New Optimization Chip Tackles Machine Learning, 5G Routing
“If you want to solve a large problem with a lot of data—say one million data points with one million variables—ADMM allows you to break it up into smaller subproblems,” he says. “You can cut it down into 1,000 variables with 1,000 data points.” Each subproblem is solved and the results incorporated in a “consensus” step with the other subproblems to reach an interim solution. With that interim solution now incorporated in the subproblems, the process is repeated over and over until the algorithm arrives at the optimal solution.
In a typical CPU or GPU, ADMM is limited because it requires the movement of a lot of data.
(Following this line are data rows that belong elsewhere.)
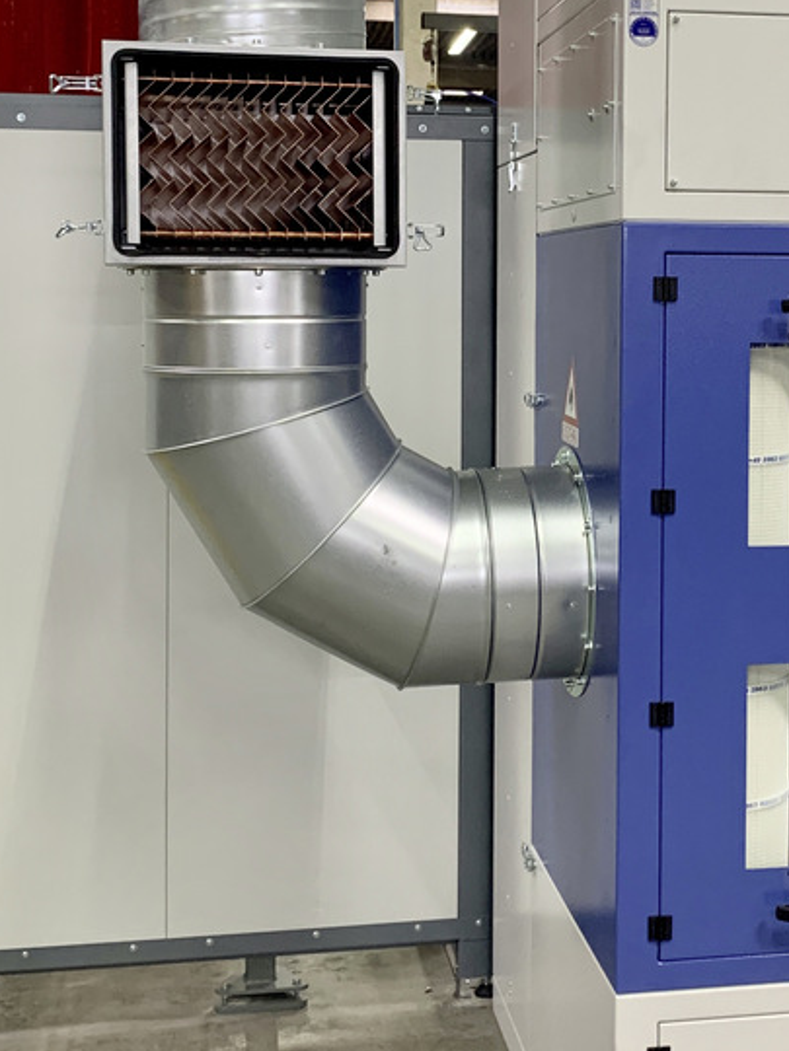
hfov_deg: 25.9
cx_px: 557
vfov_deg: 34.1
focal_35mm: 56
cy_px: 361
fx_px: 1702
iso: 250
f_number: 1.8
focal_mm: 4.25
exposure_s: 1/50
So instead the Georgia Tech group developed a system with a “near-memory” architecture.
“The ADMM framework as a method of solving optimization problems maps nicely to a many-core architecture where you have memory and logic in close proximity with some communications channels in between these cores,” says Raychowdhury.
The test chip was made up of a grid of 49 “optimization processing units,” cores designed to perform ADMM and containing their own high-bandwidth memory. The units were connected to each other in a way that speeds ADMM. Portions of data are distributed to each unit, and they set about solving their individual subproblems. Their results are then gathered, and the data is adjusted and resent to the optimization units to perform the next iteration. The network that connects the 49 units is specifically designed to speed this gather and scatter process.
The chip could be scaled up to do its work in the cloud—adding more cores—or shrunk down to solve problems closer to the edge of the Internet, Raychowdhury says. The main constraint in optimizing the number of cores in the prototype, he jokes, was his graduate students’ time.